Control hazards are caused by branch instructions or writes to R15. We need to insert 4 NOPs after each branch instruction to ensure program correctness.

AND R8, R9, R11

ADD R1, R2, #8

SUB R2, R5, R7

NOP

NOP

LDR R3, [R1, #4]

CMP R0, #0

BNE SKIP

NOP

NOP

NOP

NOP

R1 is a source of L4 and the destination for L2. Hence, they need to be spaced by 3 instructions. Only 2 NOPs needed (instead of 3) as L3 is independent and acts as a spacer.

Note that L2 and L3 do not have a hazard as long as L3 follows L2 - L2’s source is L3’s destination, not the other way around.

1. Can the instructions in the code above be rearranged to reduce the number of NOPs to be inserted to eliminate data hazards?

Ans:

We can attempt to use independent instructions instead of NOPs for spacing instructions causing data hazards. However, we need to ensure that the rearrangement does not introduce any hazards.

Here, L1 can be moved down (swap L1 and L2) - the destination register of L1 is not one of the source registers of L2; the destination registers of L2 is not one of the source registers for L1; L1 has a different destination register as compared to L2. There are some other possible complications associated with rearranging instructions, related to flags and memories. We do not have such issues here though.

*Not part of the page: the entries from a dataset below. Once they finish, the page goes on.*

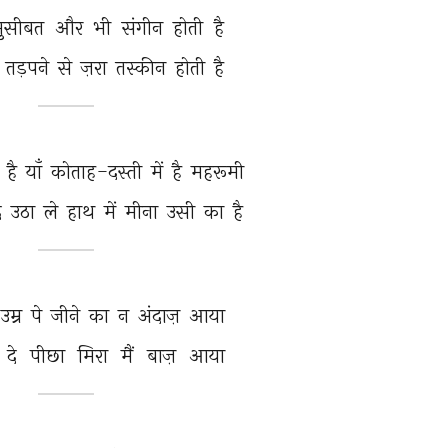
मुसीबत 
और 
भी 
संगीन 
होती 
है 
 
तड़पने 
से 
ज़रा 
तस्कीन 
होती 
है 
 
है 
याँ 
कोताह-दस्ती 
में 
है 
महरूमी 
द 
उठा 
ले 
हाथ 
में 
मीना 
उसी 
का 
है 
उम्र 
पे 
जीने 
का 
न 
अंदाज़ 
आया 
दे 
पीछा 
मिरा 
मैं 
बाज़ 
आया 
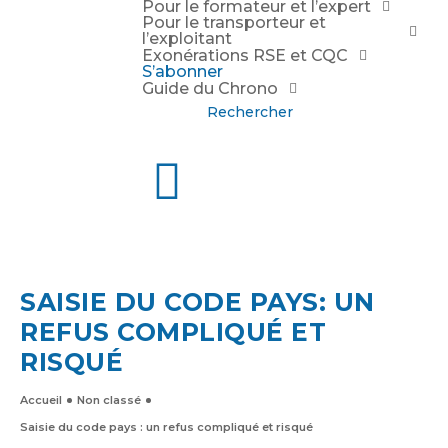
Pour le formateur et l’expert
Pour le transporteur et
l’exploitant
Exonérations RSE et CQC
S’abonner
Guide du Chrono
Rechercher
SAISIE DU CODE PAYS: UN
REFUS COMPLIQUÉ ET
RISQUÉ
Accueil
Non classé
Saisie du code pays : un refus compliqué et risqué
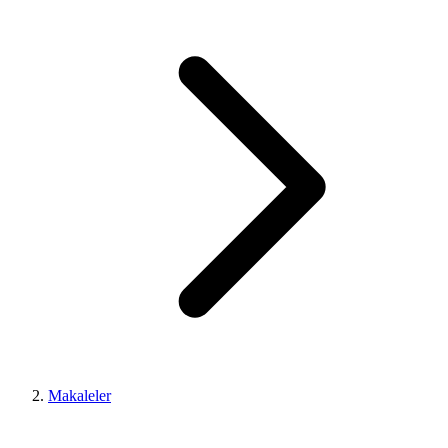
Makaleler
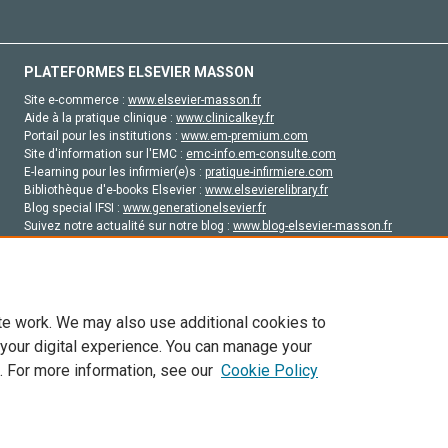
PLATEFORMES ELSEVIER MASSON
Site e-commerce :
www.elsevier-masson.fr
Aide à la pratique clinique :
www.clinicalkey.fr
Portail pour les institutions :
www.em-premium.com
Site d'information sur l'EMC :
emc-info.em-consulte.com
E-learning pour les infirmier(e)s :
pratique-infirmiere.com
Bibliothèque d'e-books Elsevier :
www.elsevierelibrary.fr
Blog special IFSI :
www.generationelsevier.fr
Suivez notre actualité sur notre blog :
www.blog-elsevier-masson.fr
Site d'emploi en santé :
emploisante.com
te work. We may also use additional cookies to
 your digital experience. You can manage your
. For more information, see our
Cookie Policy
vier, ses concédants de licence et ses contributeurs. Tout les droits sont réservés, y 
ogies similaires. Pour tout contenu en libre accès, les conditions de licence Creati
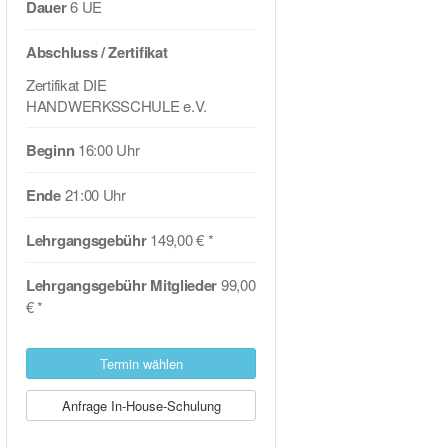
Dauer
6 UE
Abschluss / Zertifikat
Zertifikat DIE
HANDWERKSSCHULE e.V.
Beginn
16:00 Uhr
Ende
21:00 Uhr
Lehrgangsgebühr
149,00 € *
Lehrgangsgebühr Mitglieder
99,00
€ *
Termin wählen
Anfrage In-House-Schulung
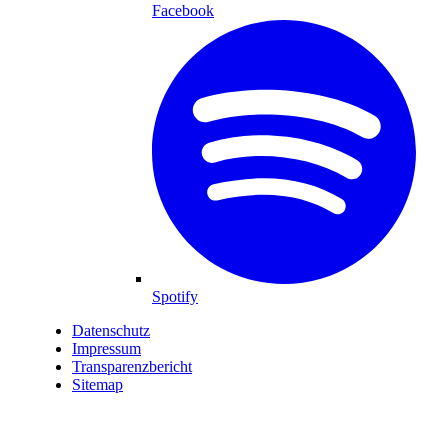
Facebook
Spotify
Datenschutz
Impressum
Transparenzbericht
Sitemap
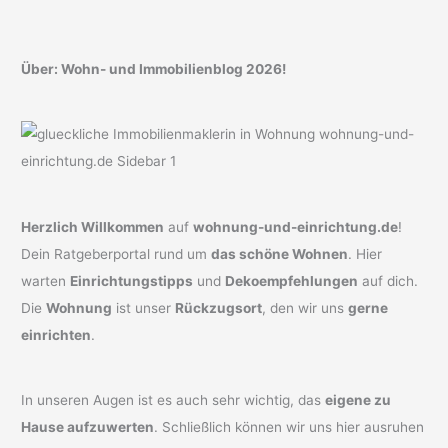
Über: Wohn- und Immobilienblog 2026!
Herzlich Willkommen
auf
wohnung-und-einrichtung.de
!
Dein Ratgeberportal rund um
das schöne Wohnen
. Hier
warten
Einrichtungstipps
und
Dekoempfehlungen
auf dich.
Die
Wohnung
ist unser
Rückzugsort
, den wir uns
gerne
einrichten
.
In unseren Augen ist es auch sehr wichtig, das
eigene zu
Hause aufzuwerten
. Schließlich können wir uns hier ausruhen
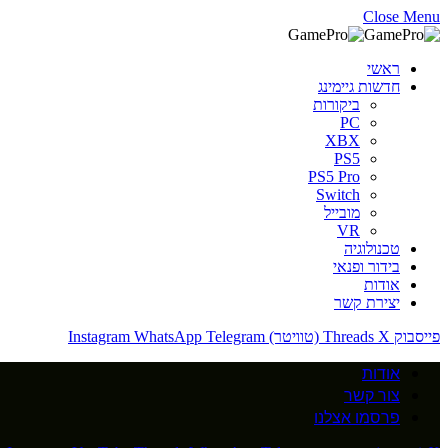
Close Menu
ראשי
חדשות גיימינג
ביקורות
PC
XBX
PS5
PS5 Pro
Switch
מובייל
VR
טכנולוגיה
בידור ופנאי
אודות
יצירת קשר
פייסבוק
X (טוויטר)
Threads
Telegram
WhatsApp
Instagram
אודות
צור קשר
פרסמו אצלנו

L5 (swap L4 and L5) can be moved up. Note that moving L5 before L4 is fine since L4 does not affect flags.

ADD R1, R2, #8

SUB R2, R5, R7

AND R8, R9, R11

CMP R0, #0

LDR R3, [R1, #4]

BNE SKIP

NOP

NOP

NOP

NOP

1. What is the total number of cycles required for executing the code you obtained in Q.2 if the branch is not taken?

Ans:

4 cycles are required to fill the pipeline. From cycle 5, one instruction completes every cycle. The total number of cycles = 4 + number of instructions = 4+10 = 14. The time taken is the same even if the branch is taken, as the 4 NOPs are inserted at compile-time and the processor executes them irrespective of whether the branch is taken.

Note for Q2 and Q3:

The number of NOPs can be reduced even further by moving some instructions from before the branch to after the branch. For example, L4 can be moved to follow L6. Apart from the fact that L4 has no data dependencies w.r.t L5 and L6, we should note that L4 is an instruction which should be executed no matter whether the branch is taken or not. Since L4 (after being pushed below L6) enters the pipeline well before L6 changes the PC value (to BTA) if the branch is taken, L4 proceeds to completion normally and will write the correct result to R3. However, we should be mindful of the potential hazards if R3 is a source for an instruction within 3 word addresses of the BTA, or within 3 instructions after the branch in the original program order - we have to check both these possibilities.

Up to 4 independent instructions (L5 is not one of them) can be moved from before the branch to after the branch if the issues similar to that mentioned in the previous sentence does not arise.